I therefore order RBC to pay an award of expenses to Mr. Premananda. While the order is punitive, and not tied directly to expenses incurred by the Applicant, I would fix the award at $40011, to be paid in any event of the cause. There are, however, other circumstances that cause me to modify this order somewhat.
Mr. Premananda, at the time of the hearing, was not in full compliance with the level of preparation for a pre-hearing expected by the Commission. Mr. Levy, the student who appeared at the pre-hearing on his behalf, stated only that they were prepared to obtain authorizations for release of some of the documents requested. He had done little, if anything, to fulfill production obligations prior to pre-hearing as outlined in Rule 32.12
I will, therefore, suspend the payment of the order until such time as the arbitration has been completed and an overall expense order made by the hearing arbitrator. As such, the expense award may be added to the final expense award, or set off against any expense award made against the Applicant, if such is the outcome.
February 21, 2006
John Wilson Arbitrator
Date
Financial Services Commission of Ontario
Commission des services financiers de l’Ontario
Neutral Citation: 2006 ONFSCDRS 30 FSCO A05-001236
BETWEEN:
AMALARAJ PREMANANDA Applicant
and
RBC GENERAL INSURANCE COMPANY Insurer
ARBITRATION ORDER
Under section 282 of the Insurance Act, R.S.O. 1990, c.I.8, as amended, it is ordered that:
- RBC shall pay an award of expenses of $400 to Mr. Premananda, to be paid in any event of the cause. The payment of the order is suspended until such time as the arbitration has been completed and an overall expense order made by the hearing arbitrator.
February 21, 2006
John Wilson Arbitrator
Date
Footnotes
- Youden v. Economical Insurance Co. 1996 CanLII 8010 (ON CTGD), [1996] O.J. No. 2044.

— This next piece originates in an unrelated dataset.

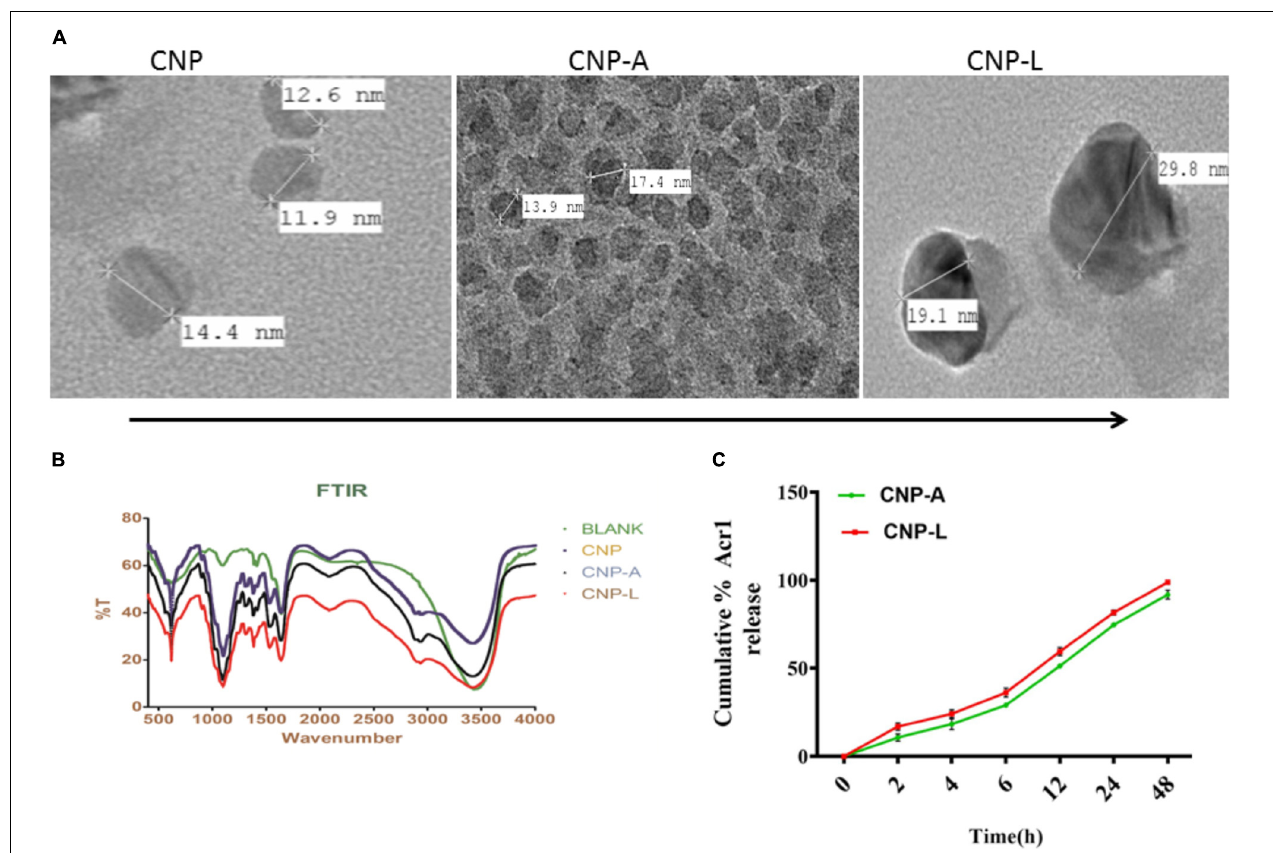
FIGURE 1 | (A) Physical characterization of as-synthesized CNPs. Transmission electron microscopic images of CNP, CNP-A, and CNP-L (CNPs) nanoparticles (scale bar; 100 nm). (B) Fourier transformation infrared microscopy of CNPs (polydispersion index and zeta potential of CNPs as determined by Malvern Zeta Sizer). (C) Acr-1 antigen release from CNP-A/CNP-L nanoparticle at stipulated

- Magahaes v. Lusitania Portugese Recreation Club [1999] O.J. No. 3754
- I note that Practice Note 3 explaining the pre-hearing process and the concept of binding authority is sent to all parties and their counsel with the notice of pre-hearing.
- "Bind" definition from Black's Law Dictionary 8th Edition
- The Canadian Oxford Dictionary lists: "attend 1. a be present at (attend the meeting) b go regularly to (attend school) 2. a be present (many members failed to attend)
- Magahaes v. Lusitania (supra)
- See Toronto R. W. Co. and Toronto (City) (re) [1918] O.J. No. 39 in which Meredith C.J.O. put forth the proposition that "a body which is in pith and substance a Court is none the less a Court because it is not called by that name" and that a court word enforce compliance with its orders.
- Section 19(1) of the SPPA
- Mr. Dean mentioned participation in a training seminar as a reason for non-availability.
- Royal & SunAlliance Insurance Company of Canada v. Roman Volfson et al. [2006] O.J. No. 209
- This would also address the preparation time and attendance at the arbitration pre-hearing of the Applicant's solicitors.
- This provides that all documents listed in the Application and Response must be exchanged at least ten days prior to the pre-hearing.